#### Directions:
Rewrite everything from the start of the material down through the line containing "locality: Rancho Agua" as a Markdown table with two columns, Row and Text, giving each line its own numbered row and skipping blank lines.

============================================================

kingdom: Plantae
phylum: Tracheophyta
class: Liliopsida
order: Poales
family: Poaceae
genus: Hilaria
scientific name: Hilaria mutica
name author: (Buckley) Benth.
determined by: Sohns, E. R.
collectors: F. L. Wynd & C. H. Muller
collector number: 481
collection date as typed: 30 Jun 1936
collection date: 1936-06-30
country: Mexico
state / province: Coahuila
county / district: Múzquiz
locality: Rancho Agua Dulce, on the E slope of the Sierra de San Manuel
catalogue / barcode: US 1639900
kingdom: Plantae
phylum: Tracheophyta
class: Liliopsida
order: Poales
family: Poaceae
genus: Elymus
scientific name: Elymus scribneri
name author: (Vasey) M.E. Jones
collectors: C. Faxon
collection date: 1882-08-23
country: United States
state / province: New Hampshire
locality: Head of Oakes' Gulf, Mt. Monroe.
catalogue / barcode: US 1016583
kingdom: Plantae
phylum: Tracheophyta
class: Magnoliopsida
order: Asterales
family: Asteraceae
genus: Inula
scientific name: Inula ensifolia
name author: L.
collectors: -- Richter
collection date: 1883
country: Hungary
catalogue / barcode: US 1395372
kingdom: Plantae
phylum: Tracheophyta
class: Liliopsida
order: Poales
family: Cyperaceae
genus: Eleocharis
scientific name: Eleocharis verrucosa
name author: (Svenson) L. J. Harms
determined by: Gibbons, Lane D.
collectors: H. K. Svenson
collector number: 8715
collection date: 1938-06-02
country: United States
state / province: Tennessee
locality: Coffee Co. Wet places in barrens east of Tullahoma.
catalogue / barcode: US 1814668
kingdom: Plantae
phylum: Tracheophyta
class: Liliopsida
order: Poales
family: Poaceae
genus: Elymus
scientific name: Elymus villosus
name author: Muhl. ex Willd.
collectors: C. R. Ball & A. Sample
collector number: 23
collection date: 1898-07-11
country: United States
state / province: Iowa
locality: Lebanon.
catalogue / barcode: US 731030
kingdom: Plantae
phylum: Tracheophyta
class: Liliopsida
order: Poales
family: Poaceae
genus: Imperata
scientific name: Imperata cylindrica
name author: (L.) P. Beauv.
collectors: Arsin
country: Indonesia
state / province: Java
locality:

============================================================

#### Answer to the task:
| Row | Text |
|---|---|
| 1 | kingdom: Plantae |
| 2 | phylum: Tracheophyta |
| 3 | class: Liliopsida |
| 4 | order: Poales |
| 5 | family: Poaceae |
| 6 | genus: Hilaria |
| 7 | scientific name: Hilaria mutica |
| 8 | name author: (Buckley) Benth. |
| 9 | determined by: Sohns, E. R. |
| 10 | collectors: F. L. Wynd & C. H. Muller |
| 11 | collector number: 481 |
| 12 | collection date as typed: 30 Jun 1936 |
| 13 | collection date: 1936-06-30 |
| 14 | country: Mexico |
| 15 | state / province: Coahuila |
| 16 | county / district: Múzquiz |
| 17 | locality: Rancho Agua Dulce, on the E slope of the Sierra de San Manuel |